Hacker News new | ask | show | jobs
by ejstronge 2930 days ago
>> This is a very bad example of what factors are for in R, because it makes it seem like factors are for defining variables or keys in key value pairs

> That is the approach for tidy data, which is used a lot in the R tidyverse (http://tidyr.tidyverse.org/articles/tidy-data.html)
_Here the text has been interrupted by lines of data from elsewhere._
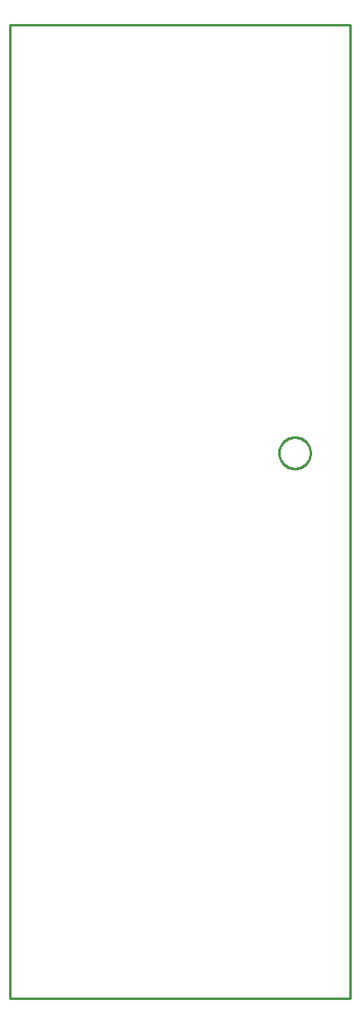
<source format=gbr>
G04 EAGLE Gerber RS-274X export*
G75*
%MOMM*%
%FSLAX34Y34*%
%LPD*%
%IN*%
%IPPOS*%
%AMOC8*
5,1,8,0,0,1.08239X$1,22.5*%
G01*
%ADD10C,0.254000*%


D10*
X0Y0D02*
X349250Y0D01*
X349250Y996950D01*
X0Y996950D01*
X0Y0D01*
X308100Y558276D02*
X308032Y557231D01*
X307895Y556192D01*
X307690Y555165D01*
X307419Y554153D01*
X307083Y553161D01*
X306682Y552193D01*
X306218Y551254D01*
X305695Y550346D01*
X305113Y549475D01*
X304475Y548644D01*
X303784Y547857D01*
X303043Y547116D01*
X302256Y546425D01*
X301425Y545788D01*
X300554Y545206D01*
X299646Y544682D01*
X298707Y544218D01*
X297739Y543817D01*
X296747Y543481D01*
X295735Y543210D01*
X294708Y543005D01*
X293669Y542869D01*
X292624Y542800D01*
X291576Y542800D01*
X290531Y542869D01*
X289492Y543005D01*
X288465Y543210D01*
X287453Y543481D01*
X286461Y543817D01*
X285493Y544218D01*
X284554Y544682D01*
X283646Y545206D01*
X282775Y545788D01*
X281944Y546425D01*
X281157Y547116D01*
X280416Y547857D01*
X279725Y548644D01*
X279088Y549475D01*
X278506Y550346D01*
X277982Y551254D01*
X277518Y552193D01*
X277117Y553161D01*
X276781Y554153D01*
X276510Y555165D01*
X276305Y556192D01*
X276169Y557231D01*
X276100Y558276D01*
X276100Y559324D01*
X276169Y560369D01*
X276305Y561408D01*
X276510Y562435D01*
X276781Y563447D01*
X277117Y564439D01*
X277518Y565407D01*
X277982Y566346D01*
X278506Y567254D01*
X279088Y568125D01*
X279725Y568956D01*
X280416Y569743D01*
X281157Y570484D01*
X281944Y571175D01*
X282775Y571813D01*
X283646Y572395D01*
X284554Y572918D01*
X285493Y573382D01*
X286461Y573783D01*
X287453Y574119D01*
X288465Y574390D01*
X289492Y574595D01*
X290531Y574732D01*
X291576Y574800D01*
X292624Y574800D01*
X293669Y574732D01*
X294708Y574595D01*
X295735Y574390D01*
X296747Y574119D01*
X297739Y573783D01*
X298707Y573382D01*
X299646Y572918D01*
X300554Y572395D01*
X301425Y571813D01*
X302256Y571175D01*
X303043Y570484D01*
X303784Y569743D01*
X304475Y568956D01*
X305113Y568125D01*
X305695Y567254D01*
X306218Y566346D01*
X306682Y565407D01*
X307083Y564439D01*
X307419Y563447D01*
X307690Y562435D01*
X307895Y561408D01*
X308032Y560369D01*
X308100Y559324D01*
X308100Y558276D01*
M02*

</source>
Do you have a reference to where Hadley et al. suggest using factors in a key-value system? I'm reading Wickham's books at the moment and have not seen this assertion. Indeed, I believe he would not state this, as he explains the utility of factors explicitly:

    A factor is a vector that can contain only predefined values, and is used to store categorical
    data... Factors are useful when you know the possible values a variable may take, even if you don’t
    see all values in a given dataset...
Advanced R, pp. 21-22
1 comments

It was my interpretation of the original article quote that it was referring to tidy schema, but I could be incorrect. (the gather() function of tidyr names its parameters key and value as well, and the function is described as "Gather columns into key-value pairs": http://tidyr.tidyverse.org/reference/gather.html)
If you are interested in this topic and haven't seen Advanced R, I'd recommend taking a look - the book explains why those functions have key-value pairs as parameter names. Note that the functions you cite aren't related to factors.